142 In Budd v Kambah Tea Tree Plantations Pty Ltd [2001] NSWCA 180 Heydon JA (with whom Davies and Rolfe AJJA agreed) rejected an allegation of apprehended bias based on a trial judge’s interventions in similar circumstances. At [102]–[103] his Honour said:
[T]he circumstances of the trial must be remembered. As the trial judge said, it was “a very strange case”. It was contemplated that it would be finished in the week allocated in March 2000. In fact the vagueness of the evidence called, the lack of creditworthiness of Mr Budd, the unreliability of Mrs Holding, the lack of relevant documents, the complexity of the pleadings and the complication of the issues that grew up out of seemingly simple facts ensured that it did not … [B]y July, when the plaintiffs were not legally represented, it became imperative for the trial judge to seek to ensure that the case finished with reasonable expedition. Proceedings for some time took the unsatisfactory form of Mr Budd cross-examining Mrs Holding on conversations they had had years earlier. It was understandable that the trial judge might have become increasingly concerned about keeping the case on the rails. At the best of times trial litigation is a tense and tiring process…. The trial judge had to keep Mr Budd, unskilled as he was in court procedures and the formulation of questions, under control. To the extent that the trial judge’s statements did merit the characterisation which the plaintiffs gave them, they were not made without considerable provocation, and the trial judge may well have felt it was necessary to be extremely blunt towards Mr Budd in order to ensure that the messages she rightly wished to convey were received.

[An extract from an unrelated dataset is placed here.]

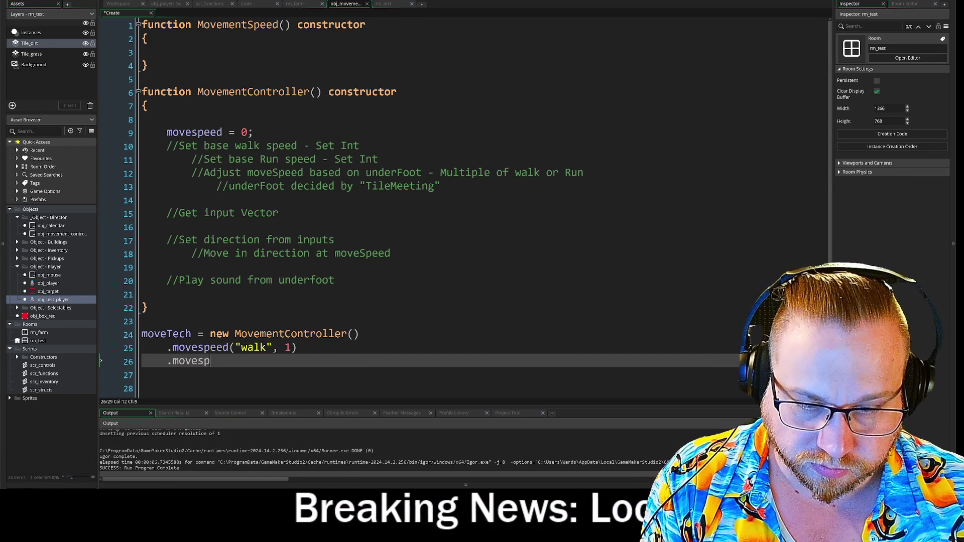
type("()")
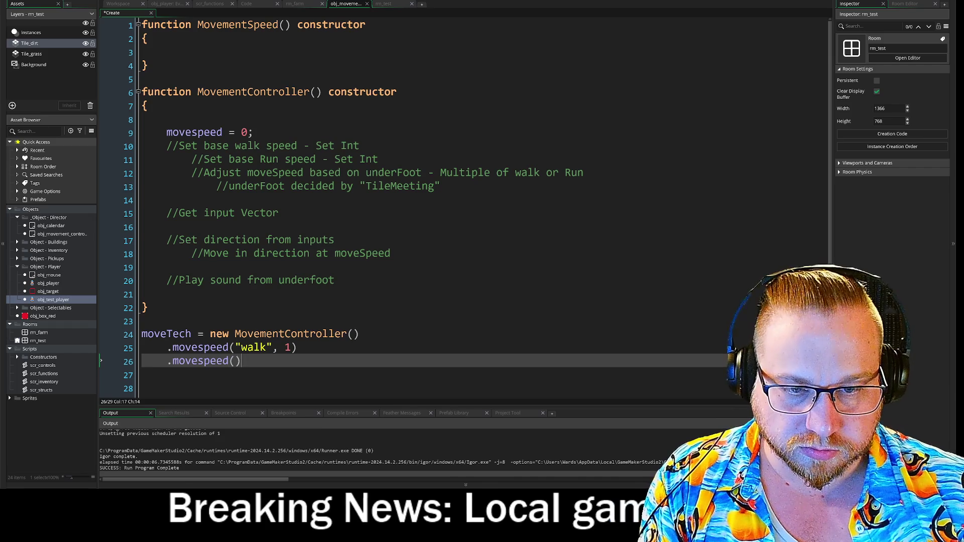
type("\"")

…[T]he plaintiffs have considerably exaggerated the phenomena of which they complain … while she made many interventions while Mr Budd was cross-examining Mrs Holding, the trial judge was entitled to seek to shorten longueurs, reduce repetition, ensure fairness and precision in the formulation of questions and curtail rambling arguments about admissibility. Many of her observations actually assisted the plaintiffs by enabling the evidence to be more sharply focussed. A reading of the whole transcript reveals that the trial judge was not at any stage going to conduct the trial merely by sitting back and letting the parties conduct the case without any intervention or restraint at all. Her technique is a common modern technique, and a not unacceptable one, particularly in a busy trial court under pressure from crowded lists.

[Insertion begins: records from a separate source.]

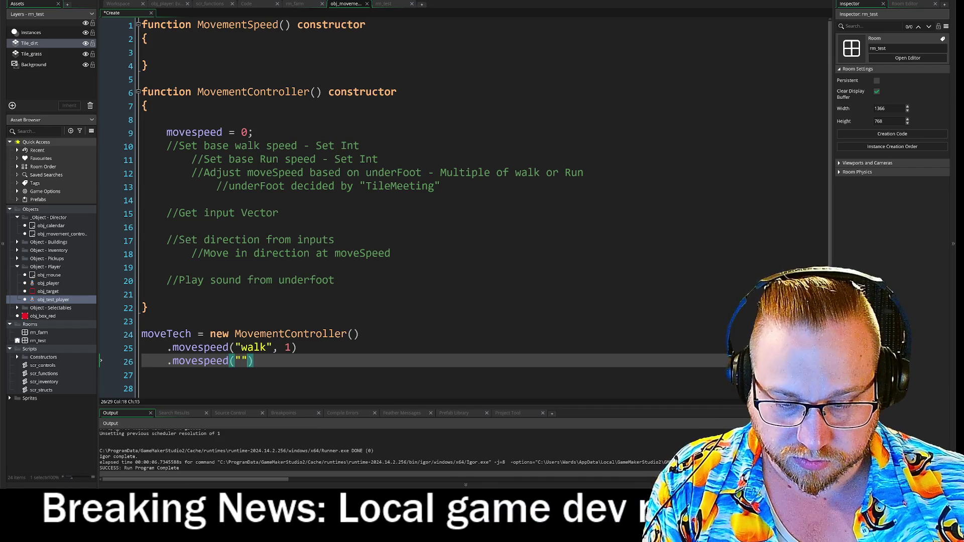
type("run ")
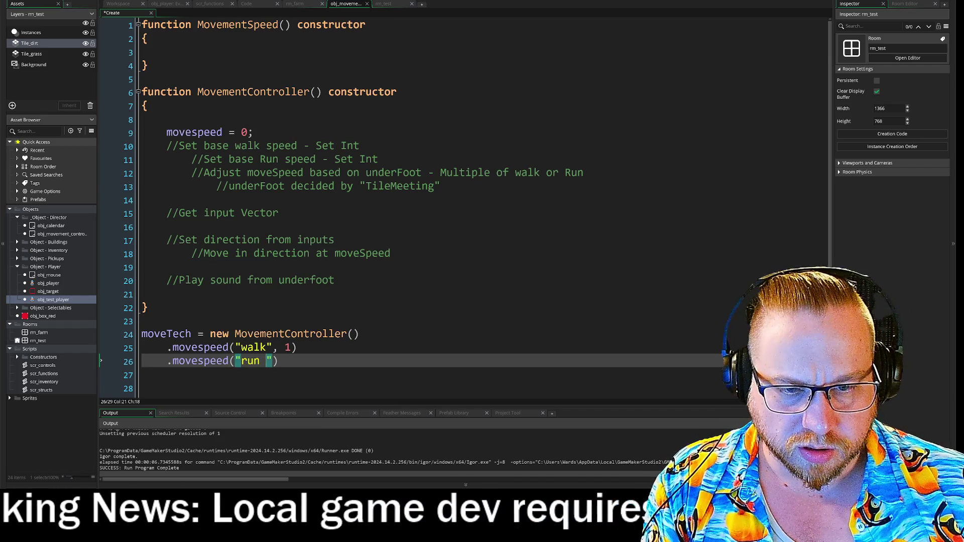
type("\", ")
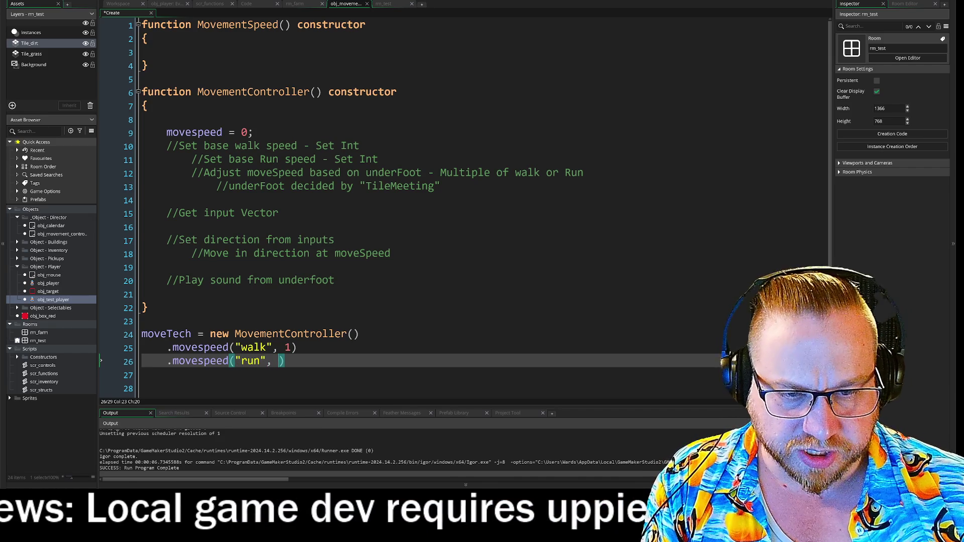
type("2")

143 These remarks are apt to describe what occurred in this case.
144 It is abundantly clear that his Honour was earnestly trying to discharge his judicial obligations but was repeatedly frustrated in his endeavours. This drove him, on occasions, to take over the questioning of witnesses from Ms George and to place limits on her cross-examination. When he did, however, his apparent motivation was not to shore up the case for the respondents, it was merely to get to the point and move the proceeding along. We do not think that in doing so he overstepped the mark.

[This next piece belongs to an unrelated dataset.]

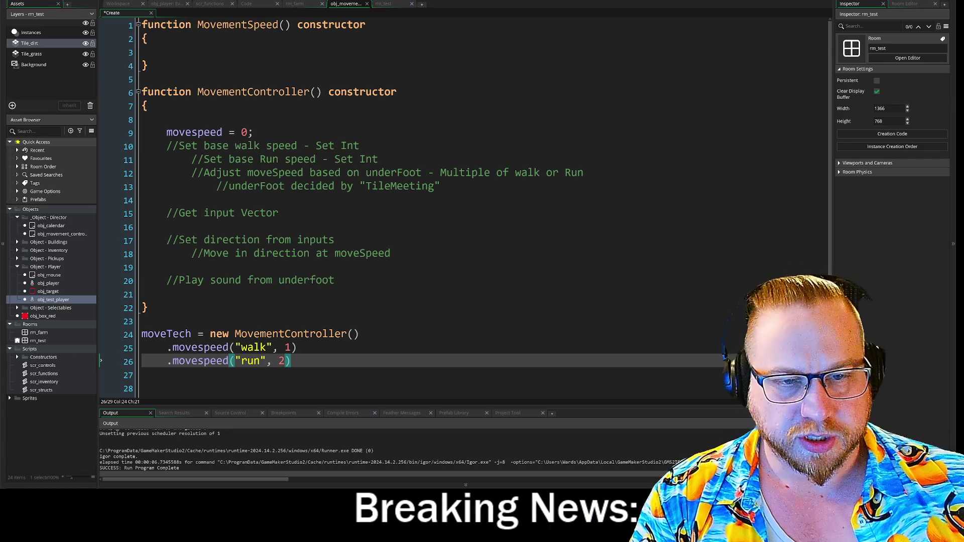
scroll(465, 204, "down", 1)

145 This is a complaint that the federal magistrate rejected a number of documents Ms George tried to put before the court. His Honour marked the documents as exhibit 85, at the same time saying he was not receiving them as evidence for the trial but, in anticipation of an appeal “for further reference if necessary” and “for the purpose of debate”. The complaint should be dismissed.
146 Ms George tendered these documents on the 11th (and penultimate) day of the hearing, purportedly in reply. It appears she first attempted to do so during her re-examination on the seventh day, and again on the tenth day, but his Honour refused to receive them over the objection of the other parties. The documents were irrelevant to any issue in the proceeding, inadmissible opinion evidence, or capable of being excluded under s 135 of the Evidence Act on the ground that the probative value of the evidence was substantially outweighed by the danger that the evidence might be misleading or confusing or cause or result in undue waste of time. Where the documents were arguably relevant, no basis has been shown for interfering with the federal magistrate’s discretion. Nor do we consider that his Honour’s refusal to admit them into evidence gives rise to a reasonable apprehension of bias.
Limiting Ms George’s “right of response”
147 Ms George claimed that she was given 15 minutes to “make her right of response”, by which she meant 15 minutes in re-examination, when she said she needed a day. The claim is incorrect. The 15 minutes was given after she had spent 17 minutes repeating her complaint that she could not have a fair trial. This was a lost opportunity. His Honour was entitled to limit the time for re-examination: FM Act, s 62. We are not satisfied that it was unfair to do so in all the circumstances.
Failing to adjudicate on several of Ms George’s claims
148 Ms George submitted that his Honour refused to adjudicate on her claim to dismiss Mr Fletcher’s application. This submission apparently relates in part to orders Ms George sought in her interlocutory application of 8 June 2010 (amended on 17 June 2010 and 5 July 2010). Paragraphs 14 and 15 were in the following terms:
14. An order that the applicant William John Fletcher be available to be cross examined as the last trial witness by the 1st respondent bankrupt.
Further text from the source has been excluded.